Building Envelope Hiring Strategy: Why the Best Companies Start Recruiting Six Months Out

Jun 4, 2026

There's an old truth in fishing: fish can tell when you're desperate. The same goes for recruiting. When a client reaches out because they needed someone yesterday, I know it before they finish the first sentence. And the candidates I work with know it too.

After nearly a decade of placing talent in the Building Envelope industry, the pattern is consistent: the companies that struggle most with hiring are the ones who wait too long to start. They treat recruiting like a fire alarm, something you pull only when the building is already burning. The companies that consistently attract strong candidates do the opposite. They plan ahead, they forecast, and they start conversations before they're desperate.

Why Reactive Recruiting Always Costs You

When you're in a pinch, you're not recruiting. You're shopping for whatever is on the shelf. The best candidates in this industry aren't on the shelf.
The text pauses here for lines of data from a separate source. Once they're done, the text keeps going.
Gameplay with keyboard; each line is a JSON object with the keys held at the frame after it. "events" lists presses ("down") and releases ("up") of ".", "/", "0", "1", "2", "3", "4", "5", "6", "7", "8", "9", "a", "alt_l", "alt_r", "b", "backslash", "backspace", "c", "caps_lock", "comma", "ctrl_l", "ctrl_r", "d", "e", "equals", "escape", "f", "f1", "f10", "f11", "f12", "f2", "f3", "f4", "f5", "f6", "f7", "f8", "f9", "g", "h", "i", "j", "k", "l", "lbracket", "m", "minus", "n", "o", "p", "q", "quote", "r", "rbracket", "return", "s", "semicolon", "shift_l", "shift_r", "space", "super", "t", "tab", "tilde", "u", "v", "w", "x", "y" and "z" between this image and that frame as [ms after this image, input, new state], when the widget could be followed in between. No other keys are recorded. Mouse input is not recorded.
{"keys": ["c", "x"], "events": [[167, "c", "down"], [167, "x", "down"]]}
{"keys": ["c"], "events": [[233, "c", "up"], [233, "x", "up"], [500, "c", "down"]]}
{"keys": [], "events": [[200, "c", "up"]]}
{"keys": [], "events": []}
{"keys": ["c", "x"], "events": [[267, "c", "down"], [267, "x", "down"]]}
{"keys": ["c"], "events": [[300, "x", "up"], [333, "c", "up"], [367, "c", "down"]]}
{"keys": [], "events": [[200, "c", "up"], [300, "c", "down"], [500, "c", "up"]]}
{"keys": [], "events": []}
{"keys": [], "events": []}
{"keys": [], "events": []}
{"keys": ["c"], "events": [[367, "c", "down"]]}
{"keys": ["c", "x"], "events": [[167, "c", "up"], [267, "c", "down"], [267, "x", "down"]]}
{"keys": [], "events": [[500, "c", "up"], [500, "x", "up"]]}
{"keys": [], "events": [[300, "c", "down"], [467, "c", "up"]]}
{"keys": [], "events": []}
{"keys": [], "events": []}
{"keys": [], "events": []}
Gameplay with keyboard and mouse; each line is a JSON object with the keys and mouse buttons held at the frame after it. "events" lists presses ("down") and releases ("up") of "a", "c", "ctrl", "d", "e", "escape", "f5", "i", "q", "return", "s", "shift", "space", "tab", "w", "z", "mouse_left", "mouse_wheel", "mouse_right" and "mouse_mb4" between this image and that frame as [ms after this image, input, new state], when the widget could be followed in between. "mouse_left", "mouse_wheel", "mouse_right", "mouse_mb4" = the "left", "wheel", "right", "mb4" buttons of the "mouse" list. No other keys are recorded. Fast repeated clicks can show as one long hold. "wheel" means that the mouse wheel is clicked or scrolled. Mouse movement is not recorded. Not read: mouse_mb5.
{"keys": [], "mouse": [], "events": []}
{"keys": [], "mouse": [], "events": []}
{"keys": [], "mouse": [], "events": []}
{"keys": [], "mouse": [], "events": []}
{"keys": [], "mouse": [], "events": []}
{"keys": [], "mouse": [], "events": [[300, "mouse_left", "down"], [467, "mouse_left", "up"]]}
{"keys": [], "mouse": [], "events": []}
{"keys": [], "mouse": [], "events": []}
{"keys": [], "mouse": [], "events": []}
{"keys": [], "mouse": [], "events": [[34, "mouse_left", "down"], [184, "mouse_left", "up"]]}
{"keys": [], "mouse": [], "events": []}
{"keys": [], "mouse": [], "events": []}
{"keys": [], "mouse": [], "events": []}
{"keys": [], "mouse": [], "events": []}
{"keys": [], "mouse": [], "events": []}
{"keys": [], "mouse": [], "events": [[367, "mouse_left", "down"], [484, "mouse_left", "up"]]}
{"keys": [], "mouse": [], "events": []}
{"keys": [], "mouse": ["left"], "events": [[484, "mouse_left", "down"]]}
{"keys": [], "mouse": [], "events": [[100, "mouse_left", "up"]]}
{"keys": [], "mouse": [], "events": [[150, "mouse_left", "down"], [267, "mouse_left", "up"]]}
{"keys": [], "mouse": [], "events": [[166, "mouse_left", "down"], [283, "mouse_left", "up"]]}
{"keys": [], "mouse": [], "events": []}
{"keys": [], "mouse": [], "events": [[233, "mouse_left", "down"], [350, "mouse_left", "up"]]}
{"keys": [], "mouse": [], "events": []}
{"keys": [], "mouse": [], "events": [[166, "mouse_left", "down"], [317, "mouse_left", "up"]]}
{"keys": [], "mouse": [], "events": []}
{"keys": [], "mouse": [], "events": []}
They're working, they're valued where they are, and a career move is not something they take lightly.

For many of the glazing, cladding, or DFH professionals I work with, a new opportunity isn't just a personal decision; it's a family decision. If relocation is involved, a spouse may need to consider their own career, kids may be switching schools, and a home with a sub-4% mortgage rate is going on the market. These aren't decisions people make in two weeks.

A great candidate might be genuinely interested in your company and still need 90 days before they can realistically say yes. When companies hire in a panic, they don't have 90 days. So they either pressure candidates who aren't ready, miss the right person entirely, or settle for whoever is available. None of those outcomes serve the project or the company.

The Value of Starting Glazing and Cladding Searches Three to Six Months Early

The placements I'm most proud of are the ones where a client comes to me with a vision months before they're ready to hire. Not "we need a PM next week," but "we have a project ramping up in Q3, we'll need senior project management, and we want to be ahead of it."

That kind of forward-thinking changes everything about how a search unfolds. Instead of rushing, I can identify the right candidates — people I genuinely believe in, people I would hire myself if I were running a glazing company. I can begin early conversations, letting them know something interesting might be on the horizon. No pressure. No hard sell. Just planting a seed.

Those early conversations matter more than most companies realize. A candidate who hears about an opportunity in January, when they're not actively looking, has time to sit with it. They can talk it over with their family and arrive at the table ready to have a real conversation. Compare that to the candidate who gets a call on a Tuesday and is expected to make a life-changing decision by Friday. That's not a recipe for a successful hire.

What a Real Recruiting Partnership Looks Like

Forecasting your hiring needs works even better when you're doing it alongside a recruiter who knows the glazing/cladding industry. When a client calls me to map out what they'll need three to six months out, I start working immediately — not to make a placement, but to start building relationships with the right people.

That's the difference between a transactional search and a true recruiting partnership. In a transactional model, you call a recruiter when a position is open and expect resumes within the week. In a partnership, we're talking regularly. I understand your pipeline. I'm already in conversations with candidates who might be a fit long before your project kicks off.

The result is that when you're actually ready to hire, the groundwork is already laid. The candidate has had time to consider the opportunity, their family has adjusted to the idea, and you're not choosing between whoever is available; you're choosing from people who are genuinely excited about joining your team.

Start the Talent Conversation Before You Need To

If you have projects ramping up in the next two quarters, the time to think about your leadership team is now, not when someone gives notice. Map out what your team will need in the next three to six months. Then call a trusted building envelope recruiting partner and start that conversation.

The companies that win on talent aren't the ones with the fastest reaction time. They're the ones who never had to react at all.

About the Author

Bo Stevenson

Bo began his career at Kimmel & Associates in 2018. He dedicates his relationship-building skills and commitment to service to our Curtain Wall, Glazing & Cladding Division.